Professor Judith Aldridge


A framework for measuring outcomes for harm reduction drug education programmes


The recent White Paper “Ten Year Strategy” places a ‘strong emphasis on research and evaluation to determine ‘what works’ in providing drugs education and prevention for young people. Outcome measures used to gauge the success of programmes which aim primarily to stop young people taking drugs are fairly straightforward: we need only compare whether the young people receiving the programme are less likely to take drugs than those who did not. However, ‘what works’ in terms of more broadly defined harm reduction drugs education is less straightforward. If the goal of such a programme is not simply to discourage use but to reduce the harm associated with drug use, then the traditional outcome measure – whether young people have tried an illegal or illicit drug or not – is of limited use.

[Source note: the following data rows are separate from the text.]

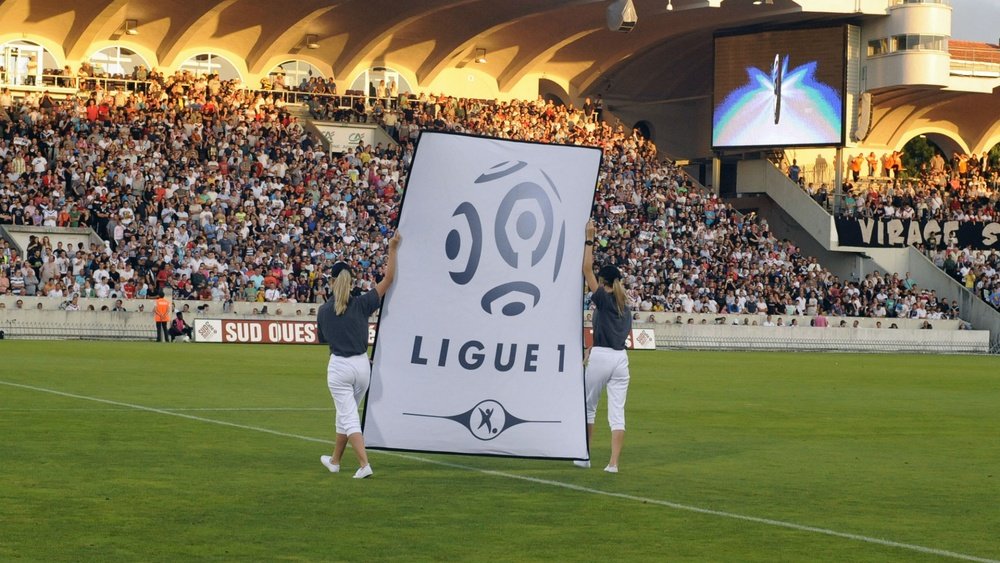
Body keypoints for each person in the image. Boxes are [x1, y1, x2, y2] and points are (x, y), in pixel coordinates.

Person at [317, 232, 400, 479]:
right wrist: (392, 248)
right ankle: (334, 460)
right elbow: (389, 278)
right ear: (352, 281)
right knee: (346, 414)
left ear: (332, 281)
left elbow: (324, 339)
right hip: (362, 366)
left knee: (349, 417)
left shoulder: (323, 310)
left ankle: (364, 464)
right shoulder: (362, 303)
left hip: (340, 366)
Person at [576, 221, 631, 474]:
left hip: (602, 356)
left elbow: (585, 268)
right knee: (617, 414)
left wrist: (590, 238)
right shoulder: (625, 306)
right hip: (621, 359)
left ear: (604, 282)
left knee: (588, 407)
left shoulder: (605, 298)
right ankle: (613, 463)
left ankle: (585, 456)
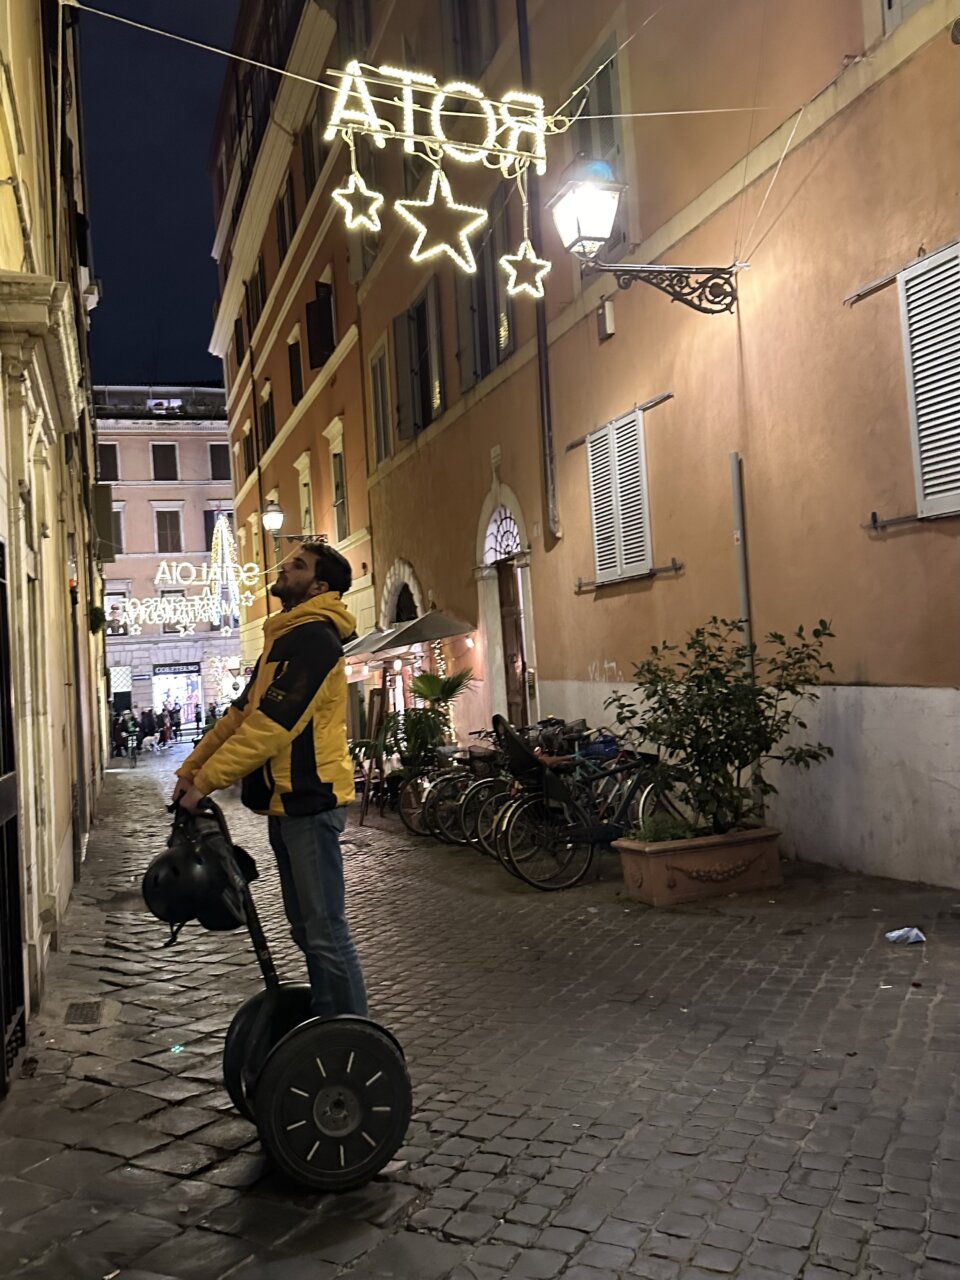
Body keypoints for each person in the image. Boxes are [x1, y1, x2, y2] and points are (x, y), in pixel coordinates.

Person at [171, 542, 366, 1018]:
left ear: (320, 586)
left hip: (312, 803)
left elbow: (273, 725)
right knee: (305, 927)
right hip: (286, 803)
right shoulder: (285, 639)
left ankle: (352, 1037)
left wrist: (208, 782)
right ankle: (327, 1022)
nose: (284, 567)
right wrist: (189, 771)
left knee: (324, 930)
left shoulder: (316, 640)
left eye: (297, 565)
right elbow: (239, 717)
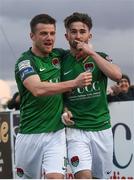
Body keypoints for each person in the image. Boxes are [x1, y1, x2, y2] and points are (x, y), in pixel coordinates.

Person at [14, 14, 92, 179]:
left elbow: (79, 49)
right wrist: (74, 83)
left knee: (55, 177)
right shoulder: (25, 62)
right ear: (32, 36)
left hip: (56, 133)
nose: (49, 38)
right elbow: (37, 89)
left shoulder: (59, 55)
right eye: (43, 33)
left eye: (52, 33)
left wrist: (84, 41)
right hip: (29, 134)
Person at [61, 12, 122, 179]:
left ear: (90, 35)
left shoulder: (100, 57)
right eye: (73, 31)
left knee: (101, 177)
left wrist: (92, 53)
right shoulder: (61, 60)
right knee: (84, 176)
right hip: (76, 130)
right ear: (66, 36)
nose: (78, 35)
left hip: (101, 128)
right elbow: (58, 92)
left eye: (82, 31)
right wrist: (64, 109)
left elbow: (117, 76)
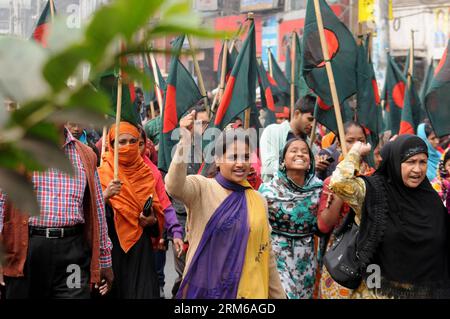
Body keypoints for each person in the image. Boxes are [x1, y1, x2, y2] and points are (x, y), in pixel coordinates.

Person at [165, 113, 285, 298]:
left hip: (248, 292)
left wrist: (279, 296)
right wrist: (184, 143)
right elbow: (173, 186)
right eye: (233, 156)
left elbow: (266, 254)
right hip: (206, 291)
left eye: (246, 157)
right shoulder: (202, 188)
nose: (240, 163)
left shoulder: (258, 200)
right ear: (218, 160)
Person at [329, 135, 450, 298]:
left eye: (422, 162)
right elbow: (338, 183)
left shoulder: (431, 200)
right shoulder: (373, 193)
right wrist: (355, 154)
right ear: (395, 162)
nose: (418, 169)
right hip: (378, 291)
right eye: (410, 162)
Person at [0, 127, 113, 299]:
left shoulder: (85, 154)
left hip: (72, 253)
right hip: (27, 251)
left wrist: (105, 259)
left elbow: (97, 209)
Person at [98, 122, 164, 299]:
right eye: (122, 142)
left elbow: (157, 212)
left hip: (140, 252)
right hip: (111, 252)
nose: (128, 146)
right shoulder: (101, 175)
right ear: (111, 145)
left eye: (132, 141)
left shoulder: (145, 174)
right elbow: (89, 214)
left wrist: (152, 220)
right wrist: (105, 196)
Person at [259, 137, 323, 299]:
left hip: (306, 257)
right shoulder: (267, 191)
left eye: (305, 151)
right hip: (276, 255)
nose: (300, 154)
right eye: (293, 151)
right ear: (283, 160)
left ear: (311, 160)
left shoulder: (319, 189)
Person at [317, 122, 375, 299]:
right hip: (340, 249)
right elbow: (324, 225)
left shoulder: (375, 179)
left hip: (370, 249)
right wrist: (344, 187)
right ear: (340, 144)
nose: (356, 146)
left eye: (361, 140)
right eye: (350, 141)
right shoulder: (332, 181)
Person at [169, 105, 210, 297]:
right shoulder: (178, 150)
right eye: (197, 124)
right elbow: (169, 189)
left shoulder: (218, 152)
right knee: (185, 275)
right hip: (182, 220)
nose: (202, 128)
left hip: (209, 221)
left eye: (206, 123)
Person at [138, 128, 184, 298]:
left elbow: (165, 204)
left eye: (139, 143)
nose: (133, 148)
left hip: (147, 240)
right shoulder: (107, 171)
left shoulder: (153, 172)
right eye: (125, 142)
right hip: (116, 244)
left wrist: (176, 232)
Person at [260, 95, 321, 182]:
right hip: (273, 193)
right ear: (297, 114)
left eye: (316, 122)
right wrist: (304, 164)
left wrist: (317, 166)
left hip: (302, 194)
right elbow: (268, 167)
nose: (312, 125)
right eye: (310, 119)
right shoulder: (272, 131)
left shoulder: (313, 147)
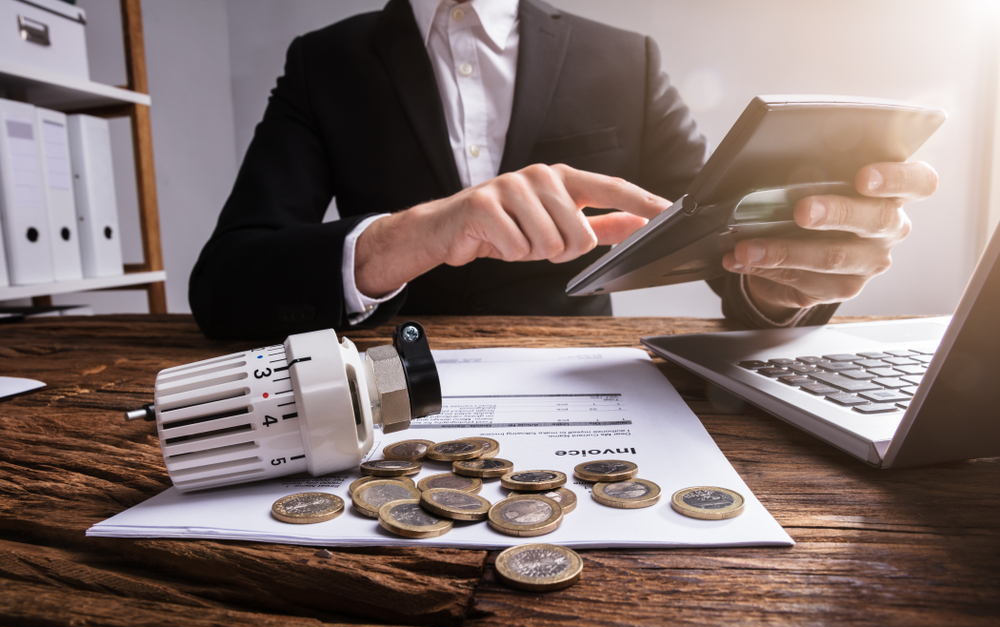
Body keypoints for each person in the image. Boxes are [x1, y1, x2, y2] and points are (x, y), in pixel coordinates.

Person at [190, 0, 937, 340]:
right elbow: (226, 284)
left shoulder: (627, 58)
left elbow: (716, 233)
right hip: (385, 387)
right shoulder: (325, 62)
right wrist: (411, 235)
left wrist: (777, 280)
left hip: (592, 384)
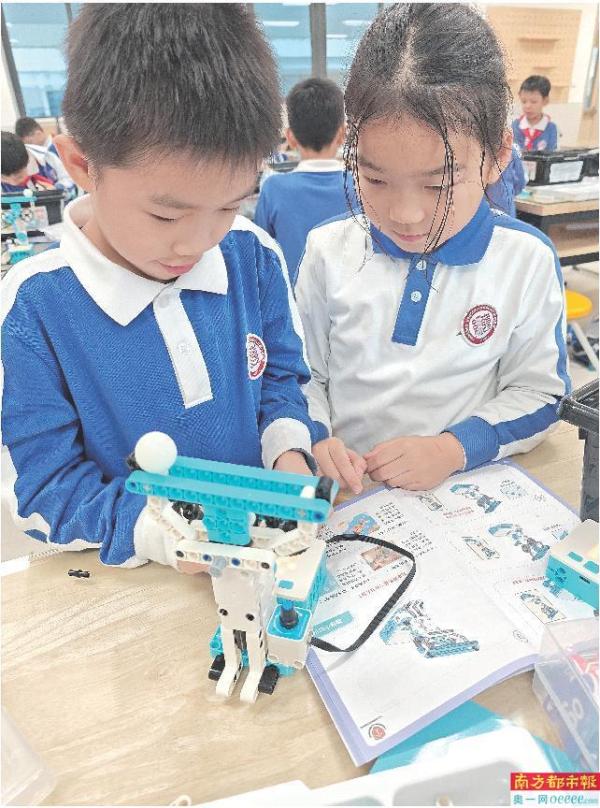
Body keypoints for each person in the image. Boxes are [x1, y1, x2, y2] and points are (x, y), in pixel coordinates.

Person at [1, 4, 320, 570]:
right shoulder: (34, 308)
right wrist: (166, 534)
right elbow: (42, 489)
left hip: (261, 559)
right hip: (134, 577)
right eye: (166, 216)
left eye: (229, 205)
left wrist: (288, 453)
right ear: (81, 164)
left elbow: (282, 380)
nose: (198, 243)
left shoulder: (252, 256)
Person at [295, 3, 569, 494]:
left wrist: (452, 448)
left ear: (497, 155)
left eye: (438, 185)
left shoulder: (524, 260)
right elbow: (302, 374)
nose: (405, 214)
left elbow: (541, 393)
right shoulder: (327, 250)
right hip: (348, 496)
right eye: (375, 179)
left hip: (458, 493)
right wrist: (315, 437)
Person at [254, 78, 358, 282]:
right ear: (342, 134)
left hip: (290, 298)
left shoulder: (274, 189)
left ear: (290, 138)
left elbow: (260, 254)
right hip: (348, 298)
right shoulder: (359, 187)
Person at [512, 75, 558, 152]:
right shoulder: (515, 126)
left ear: (545, 101)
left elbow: (551, 154)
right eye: (524, 101)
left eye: (533, 102)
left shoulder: (551, 128)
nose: (527, 106)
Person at [486, 145, 527, 216]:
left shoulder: (481, 145)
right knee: (505, 221)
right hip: (504, 196)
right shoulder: (510, 149)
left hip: (482, 197)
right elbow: (520, 180)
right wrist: (513, 192)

This paper presents a framework for measuring outcomes from harm reduction programmes. It is argued that measures used to determine ‘what works’ in the way of harm reduction education programmes must take into account people’s actual drug using behaviour and their experience of their drug use. The framework suggests that we can usefully measure both the harms that result from drug use as well as risk behaviours that increase the potential for harm. The framework also suggests that measurement of outcomes can occur either at the level of the individual (self-reported harmful outcomes and risk behaviours) or at the population level in which local ‘official’ statistics are utilised. The advantages and drawbacks of both levels of measurement will be discussed. However, it will be argued that primarily self-report data gathered at the level of the individual represents the least methodologically ‘fraught’ way to ascertain in research terms whether broadly defined harm reduction education programmes ‘work’.